* _DOCUMENT PASSAGE_
Start of Block
Bernadette Rostenkowski-Wolowitz Quotes Page 2 of 38
Quote from the episode The Decision Reverberation
Howard: I have a question about the aliens you found.
Raj: That's not what I said, Howard.
Bernadette: Hold on a second. Do you two know each other?
Quote from the episode The Decision Reverberation
Raj: So, then, we can see the 3-D at 9:00 or the 2-D at 9:30.
Bernadette: 3-D. If I'm gonna see Thor, I want to feel like I could lick those abs.
Quote from the episode The Inspiration Deprivation
Bernadette: Why do you want to ride that stupid thing anyway?
Howard: I don't know. Maybe I just miss the freedom I had as a younger man.
Bernadette: What freedom? You lived with your mother. You had a curfew.
Quote from the episode The Inspiration Deprivation
Bernadette: What if you fell? What if you got hurt? I don't want to raise two small children and one large vegetable.
Quote from the episode The Inspiration Deprivation
Bernadette: You know what? I'm done talking about this. Do whatever you want.
Howard: I will!
Bernadette: I just want you to ask yourself if that tiny, ridiculous scooter is the hill you want to die on.
Quote from the episode The Inspiration Deprivation
Bernadette: I can't believe you were sneaking around my back like a child.
Howard: I just didn't want you to worry.
Bernadette: No, you just didn't want to get caught.
Howard: I'm sorry, but you telling me what I can and can't do is pretty damn emasculating.
Bernadette: Emasculating? You were about to ride bitch on a moped with another man.
Quote from the episode The Inspiration Deprivation
Howard: Hey. You still mad?
Bernadette: Are you still a jackass?
Quote from the episode The Inspiration Deprivation
Bernadette: Hey, what you got there?
End of Block
* _MATERIAL SUPPLIED_
Start of Block
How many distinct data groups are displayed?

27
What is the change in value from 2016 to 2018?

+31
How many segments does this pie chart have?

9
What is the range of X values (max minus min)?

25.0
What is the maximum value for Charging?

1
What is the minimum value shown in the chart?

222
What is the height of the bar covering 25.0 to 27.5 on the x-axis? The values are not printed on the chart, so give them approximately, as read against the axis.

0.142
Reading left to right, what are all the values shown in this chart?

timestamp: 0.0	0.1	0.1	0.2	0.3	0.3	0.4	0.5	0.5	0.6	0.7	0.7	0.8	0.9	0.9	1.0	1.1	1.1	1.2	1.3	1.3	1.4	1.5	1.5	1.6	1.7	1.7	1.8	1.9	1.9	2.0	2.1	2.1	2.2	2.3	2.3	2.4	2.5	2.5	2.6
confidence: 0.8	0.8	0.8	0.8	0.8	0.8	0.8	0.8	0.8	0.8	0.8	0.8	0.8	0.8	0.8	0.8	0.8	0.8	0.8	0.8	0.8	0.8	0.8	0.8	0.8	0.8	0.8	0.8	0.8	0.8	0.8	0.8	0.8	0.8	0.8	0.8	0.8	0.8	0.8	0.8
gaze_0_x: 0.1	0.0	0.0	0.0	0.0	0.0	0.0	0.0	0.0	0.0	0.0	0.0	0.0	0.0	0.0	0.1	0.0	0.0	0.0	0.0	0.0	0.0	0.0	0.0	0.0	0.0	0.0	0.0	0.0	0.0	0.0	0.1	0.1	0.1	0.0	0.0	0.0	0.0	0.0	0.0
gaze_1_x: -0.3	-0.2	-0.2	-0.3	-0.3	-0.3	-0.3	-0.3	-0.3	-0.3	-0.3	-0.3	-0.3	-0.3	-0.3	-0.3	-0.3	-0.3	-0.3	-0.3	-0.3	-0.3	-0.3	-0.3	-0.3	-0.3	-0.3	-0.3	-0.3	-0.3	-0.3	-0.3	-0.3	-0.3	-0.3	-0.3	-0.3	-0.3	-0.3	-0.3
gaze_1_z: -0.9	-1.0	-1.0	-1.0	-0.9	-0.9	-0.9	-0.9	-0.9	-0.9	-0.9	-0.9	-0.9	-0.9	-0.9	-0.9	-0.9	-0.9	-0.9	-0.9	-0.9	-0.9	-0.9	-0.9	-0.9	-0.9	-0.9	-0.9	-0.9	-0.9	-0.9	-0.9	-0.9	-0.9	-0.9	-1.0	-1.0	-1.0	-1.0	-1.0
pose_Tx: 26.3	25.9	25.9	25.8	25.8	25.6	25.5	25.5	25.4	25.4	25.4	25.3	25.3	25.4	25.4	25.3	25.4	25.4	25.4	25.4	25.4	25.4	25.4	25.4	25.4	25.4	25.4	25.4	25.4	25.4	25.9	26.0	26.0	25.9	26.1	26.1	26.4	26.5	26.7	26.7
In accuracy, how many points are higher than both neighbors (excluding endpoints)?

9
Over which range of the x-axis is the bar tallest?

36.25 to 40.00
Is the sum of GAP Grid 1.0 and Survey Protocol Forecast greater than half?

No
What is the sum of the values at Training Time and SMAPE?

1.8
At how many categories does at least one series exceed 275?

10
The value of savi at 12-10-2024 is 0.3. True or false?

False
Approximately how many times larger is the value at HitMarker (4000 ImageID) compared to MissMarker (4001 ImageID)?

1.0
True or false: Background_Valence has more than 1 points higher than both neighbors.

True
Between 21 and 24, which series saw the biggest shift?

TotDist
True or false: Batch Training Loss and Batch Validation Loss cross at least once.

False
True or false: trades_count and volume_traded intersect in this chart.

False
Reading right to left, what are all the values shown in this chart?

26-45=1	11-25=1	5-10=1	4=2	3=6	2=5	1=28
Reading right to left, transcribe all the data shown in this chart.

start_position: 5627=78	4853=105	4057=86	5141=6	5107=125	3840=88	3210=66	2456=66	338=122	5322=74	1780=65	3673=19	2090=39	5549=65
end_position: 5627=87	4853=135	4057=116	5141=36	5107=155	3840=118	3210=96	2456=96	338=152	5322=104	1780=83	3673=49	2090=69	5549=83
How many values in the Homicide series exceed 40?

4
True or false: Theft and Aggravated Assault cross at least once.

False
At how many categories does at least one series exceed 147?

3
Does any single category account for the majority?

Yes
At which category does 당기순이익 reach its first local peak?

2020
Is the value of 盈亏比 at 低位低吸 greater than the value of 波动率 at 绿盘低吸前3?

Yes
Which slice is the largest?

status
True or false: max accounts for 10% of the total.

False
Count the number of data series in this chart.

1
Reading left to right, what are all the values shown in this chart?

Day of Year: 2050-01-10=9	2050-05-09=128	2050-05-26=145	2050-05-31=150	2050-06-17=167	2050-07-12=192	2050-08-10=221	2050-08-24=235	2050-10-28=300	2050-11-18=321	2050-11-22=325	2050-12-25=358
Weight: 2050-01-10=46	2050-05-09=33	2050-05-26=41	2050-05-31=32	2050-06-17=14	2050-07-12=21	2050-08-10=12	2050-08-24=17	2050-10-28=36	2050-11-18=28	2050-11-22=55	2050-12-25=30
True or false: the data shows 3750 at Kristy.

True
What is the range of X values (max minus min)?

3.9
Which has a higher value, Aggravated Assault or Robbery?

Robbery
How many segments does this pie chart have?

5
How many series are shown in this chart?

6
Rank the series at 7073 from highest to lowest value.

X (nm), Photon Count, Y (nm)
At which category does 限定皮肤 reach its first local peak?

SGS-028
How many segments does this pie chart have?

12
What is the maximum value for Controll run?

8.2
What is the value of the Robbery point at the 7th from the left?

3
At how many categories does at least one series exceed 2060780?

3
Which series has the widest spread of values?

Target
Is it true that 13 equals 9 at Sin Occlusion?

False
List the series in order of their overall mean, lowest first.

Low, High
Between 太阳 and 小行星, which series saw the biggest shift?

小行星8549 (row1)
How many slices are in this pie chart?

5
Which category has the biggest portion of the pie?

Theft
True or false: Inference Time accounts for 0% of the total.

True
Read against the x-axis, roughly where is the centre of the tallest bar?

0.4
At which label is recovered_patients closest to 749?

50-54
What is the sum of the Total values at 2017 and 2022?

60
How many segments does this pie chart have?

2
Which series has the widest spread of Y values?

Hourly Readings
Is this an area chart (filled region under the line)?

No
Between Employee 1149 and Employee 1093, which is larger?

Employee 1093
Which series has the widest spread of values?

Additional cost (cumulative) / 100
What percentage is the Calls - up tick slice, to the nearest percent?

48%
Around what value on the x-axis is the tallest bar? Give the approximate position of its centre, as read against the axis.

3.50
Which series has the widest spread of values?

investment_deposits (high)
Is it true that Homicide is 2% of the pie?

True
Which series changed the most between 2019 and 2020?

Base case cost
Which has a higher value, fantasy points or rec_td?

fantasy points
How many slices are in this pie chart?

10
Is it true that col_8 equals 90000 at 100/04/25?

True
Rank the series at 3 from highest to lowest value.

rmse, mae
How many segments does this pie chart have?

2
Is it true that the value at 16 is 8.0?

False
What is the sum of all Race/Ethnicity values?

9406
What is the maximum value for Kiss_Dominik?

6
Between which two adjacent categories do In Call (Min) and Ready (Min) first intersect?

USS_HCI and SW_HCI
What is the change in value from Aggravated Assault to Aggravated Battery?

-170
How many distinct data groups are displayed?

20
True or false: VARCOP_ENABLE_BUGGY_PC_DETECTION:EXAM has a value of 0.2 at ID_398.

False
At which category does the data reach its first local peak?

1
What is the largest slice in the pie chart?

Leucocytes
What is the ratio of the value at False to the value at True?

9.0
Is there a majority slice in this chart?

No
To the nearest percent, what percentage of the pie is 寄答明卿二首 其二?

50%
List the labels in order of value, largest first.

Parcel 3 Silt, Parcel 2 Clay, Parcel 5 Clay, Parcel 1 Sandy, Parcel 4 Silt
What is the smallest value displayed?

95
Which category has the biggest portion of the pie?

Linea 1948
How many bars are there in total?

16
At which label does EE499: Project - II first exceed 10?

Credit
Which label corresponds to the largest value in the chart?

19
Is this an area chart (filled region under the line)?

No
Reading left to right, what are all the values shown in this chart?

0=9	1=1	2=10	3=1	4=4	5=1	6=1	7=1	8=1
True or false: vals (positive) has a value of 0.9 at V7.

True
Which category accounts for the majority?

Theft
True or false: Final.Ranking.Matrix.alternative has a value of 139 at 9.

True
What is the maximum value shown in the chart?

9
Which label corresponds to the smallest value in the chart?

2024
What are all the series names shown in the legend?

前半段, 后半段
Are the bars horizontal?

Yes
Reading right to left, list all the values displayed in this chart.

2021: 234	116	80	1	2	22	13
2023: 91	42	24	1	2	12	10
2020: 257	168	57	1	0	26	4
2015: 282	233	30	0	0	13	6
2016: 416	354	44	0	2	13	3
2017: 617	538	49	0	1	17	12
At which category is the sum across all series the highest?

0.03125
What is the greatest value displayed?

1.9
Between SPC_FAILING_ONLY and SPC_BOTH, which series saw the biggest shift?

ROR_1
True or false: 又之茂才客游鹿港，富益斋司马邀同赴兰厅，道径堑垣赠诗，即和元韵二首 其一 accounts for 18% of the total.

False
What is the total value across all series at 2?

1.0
End of Block
* _WORK TO COMPLETE_
Reproduce the part of the quotes page starting at "Raj: That's not" and ending at "a younger man.". The material comes from a different source than the quotes page.

* _OUTPUT_
Raj: That's not what I said, Howard.
Bernadette: Hold on a second. Do you two know each other?
Quote from the episode The Decision Reverberation
Raj: So, then, we can see the 3-D at 9:00 or the 2-D at 9:30.
Bernadette: 3-D. If I'm gonna see Thor, I want to feel like I could lick those abs.
Quote from the episode The Inspiration Deprivation
Bernadette: Why do you want to ride that stupid thing anyway?
Howard: I don't know. Maybe I just miss the freedom I had as a younger man.